Figure 5 Relationship between IRGP30B120KD-E parasitic capacitance and VCE

The circuit in Figure 6 is used to compare the circuit performance of the two devices. The dV/dt induced current waveforms of the two devices are also obtained at the same dV/dt value.

Voltage rate, dV/dt = 3.0V/nsec
DC voltage, Vbus = 600V
External gate-to-emitter resistance Rg = 56Ω
Ambient temperature, TA = 125°C

Figure 7 18A peak of low-side IGBT switch voltage and dV/dt induced current of other companies’ IGBTs

Figure 8 1.9A peak of low-side IGBT switch voltage and dV/dt induced current of IRGP30B120KD-E IGBT

The reduction in dV/dt induced current clearly demonstrates the advantage of the single forward gate drive design. However, in this test, the effect of the Co-Pack diode current was not fully accounted for. In order to only show the effect of the IGBT on the overall current, we repeated the test using only the same discrete anti-parallel diode, as shown in Ice(cntrl) in Figure 9.

Figure 9. dV/dt induced current using the same discrete Co-Pack diode.

Figure 10 shows the I current of the negative biased gate driver IGBT without the IGBT. Figure 11 shows the I current of the IRGP30B120KD-E single positive gate driver. The currents in both cases are very low, 1A and 0.8A respectively.
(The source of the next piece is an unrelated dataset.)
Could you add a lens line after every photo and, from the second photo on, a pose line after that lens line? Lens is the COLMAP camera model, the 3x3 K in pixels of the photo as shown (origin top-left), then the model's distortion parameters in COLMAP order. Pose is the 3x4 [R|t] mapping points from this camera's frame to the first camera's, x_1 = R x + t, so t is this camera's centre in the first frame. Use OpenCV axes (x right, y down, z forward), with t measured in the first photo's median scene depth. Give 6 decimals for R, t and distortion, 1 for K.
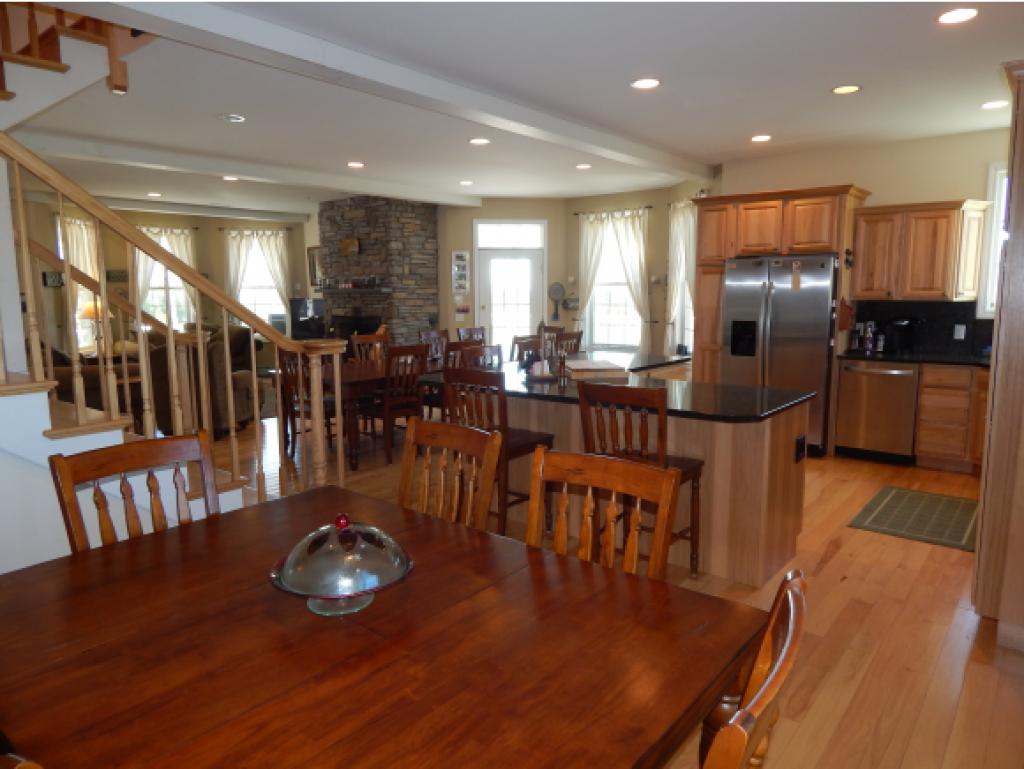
lens RADIAL K [[676.8, 0, 512.2], [0, 676.8, 384.2], [0, 0, 1]] dist [-0.001376, -0.001139]
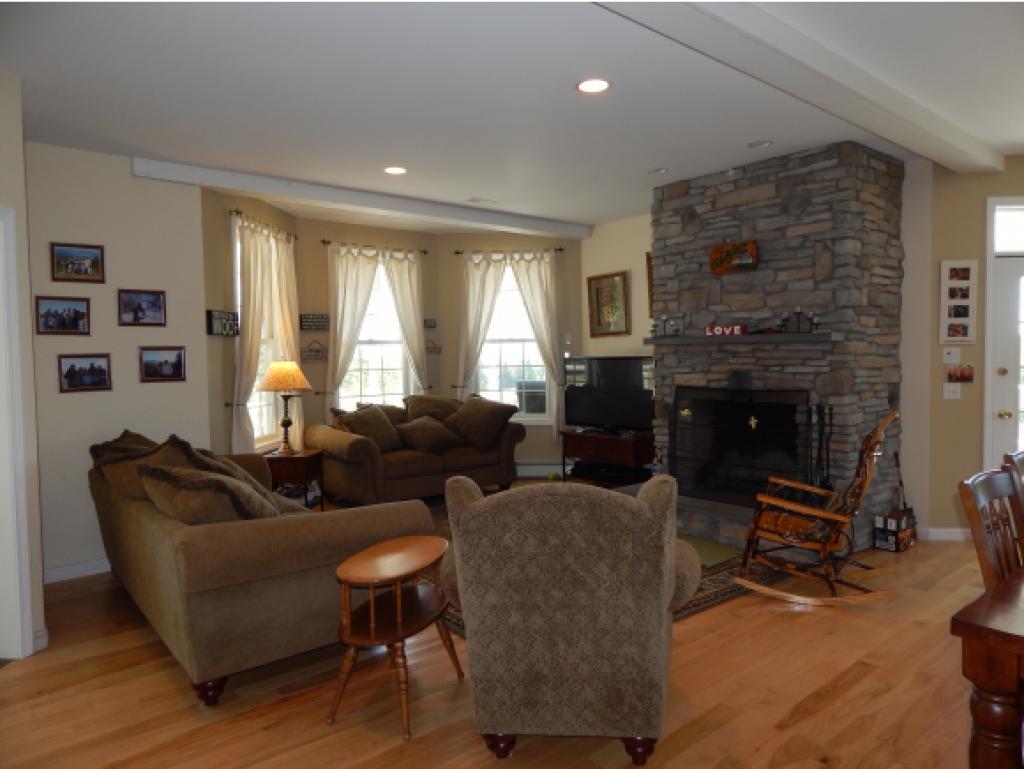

If the diode currents of Figures 10 and 11 are subtracted from the overall IGBT/diode current, the result is

I (negative bias gate drive IGBT) = 18-1 = 17A

I（IRGP30B120KD-E）= 1.9-0.8 = 0.8A

It can be seen that the total reduction is 17:0.8 = 21:1

Under the same test conditions, when the gate voltage is 0V or a single forward gate drive, the circuit performance of IRGP30B120KD shows that the dV/dt induced turn-on current reduction ratio is 21:1. If the IGBT is driven in this way, the current is very small and the impact on power consumption is almost negligible.
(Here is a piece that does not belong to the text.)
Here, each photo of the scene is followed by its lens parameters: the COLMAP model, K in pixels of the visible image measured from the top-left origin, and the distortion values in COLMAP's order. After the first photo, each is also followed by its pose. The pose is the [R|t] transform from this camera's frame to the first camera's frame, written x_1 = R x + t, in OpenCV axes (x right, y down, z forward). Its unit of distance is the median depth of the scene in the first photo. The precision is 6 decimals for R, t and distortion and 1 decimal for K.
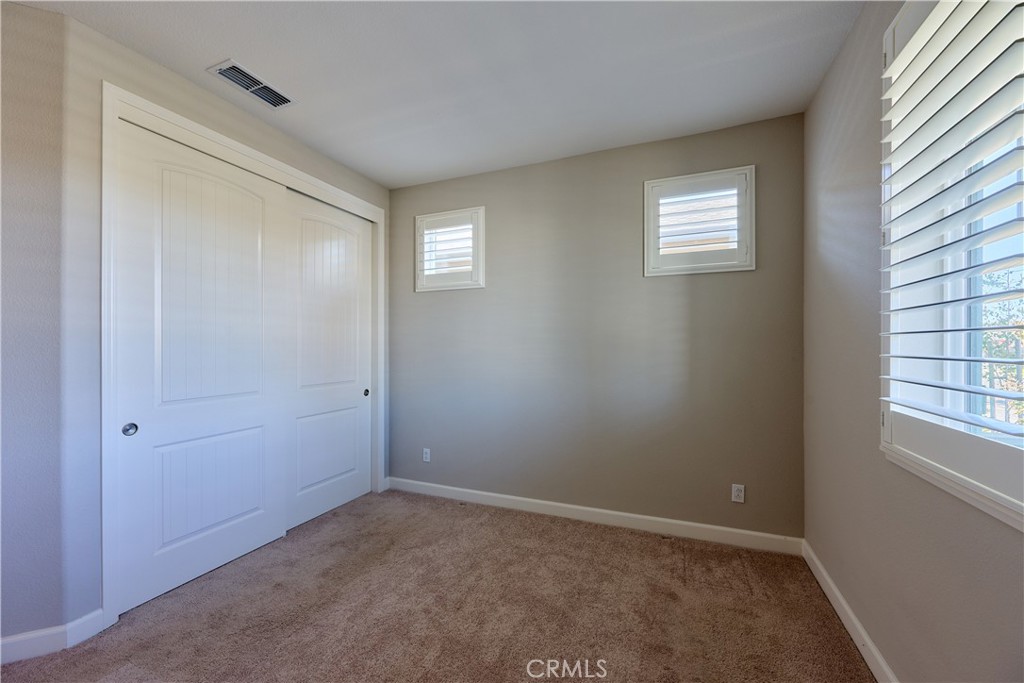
lens RADIAL K [[401.5, 0, 512.0], [0, 401.5, 341.5], [0, 0, 1]] dist [-0.001285, -0.000117]
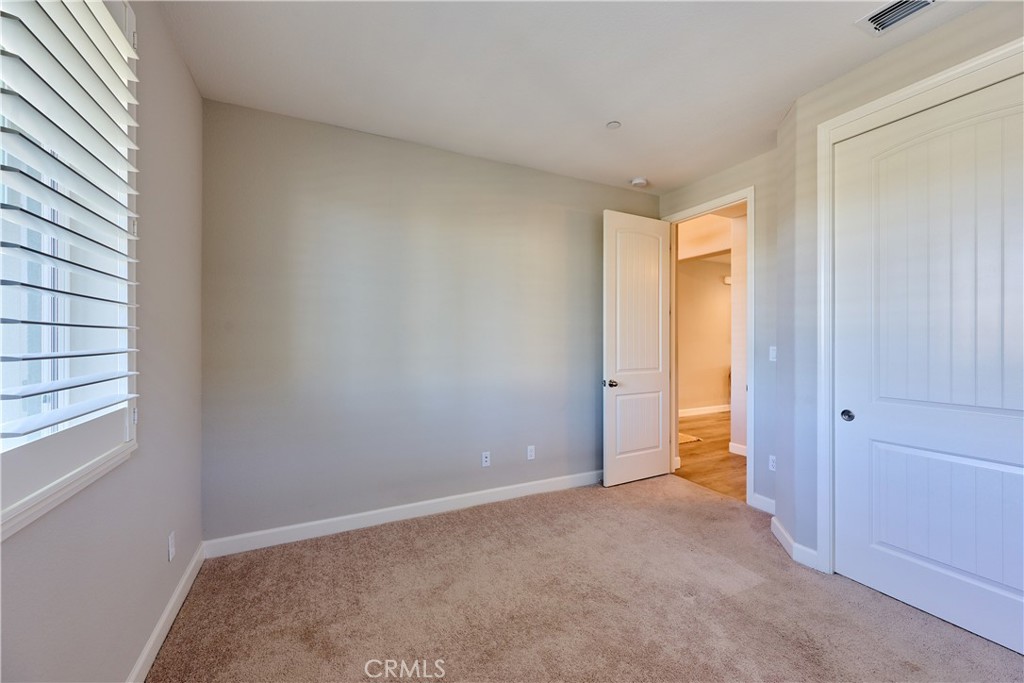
lens RADIAL K [[401.5, 0, 512.0], [0, 401.5, 341.5], [0, 0, 1]] dist [-0.001285, -0.000117]
pose [[-0.661683, 0.000273, -0.749784, 0.445229], [0.006964, 0.999959, -0.005782, 0.012519], [0.749752, -0.009047, -0.661657, 0.934667]]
Figure 12 Gate drive waveform

Using a single positive gate drive IGBT has the following advantages:

No negative bias required
Lower driver circuit cost
Higher gate noise immunity
Higher dV/dt tolerance
Compatible with IR monolithic gate drivers that cannot provide negative bias drive

Figure 13 Gate driver IC circuit with level shifter

The above design is also valid for PT and NPT IGBTs.

in conclusion:

The single positive gate drive IGBT is a huge step forward in device development. The IRGP30B120KD-E has a very low C value and its switching performance is very good under single positive gate drive conditions. The device can be turned off reliably without negative bias gate drive, even with dV/dt of 3V/ns at the collector. Compatibility with monolithic gate drivers provides a more superior and lower cost solution for bridge converters and AC motor drives. So we expect these advanced IGBTs to provide greater advantages for new IC designs.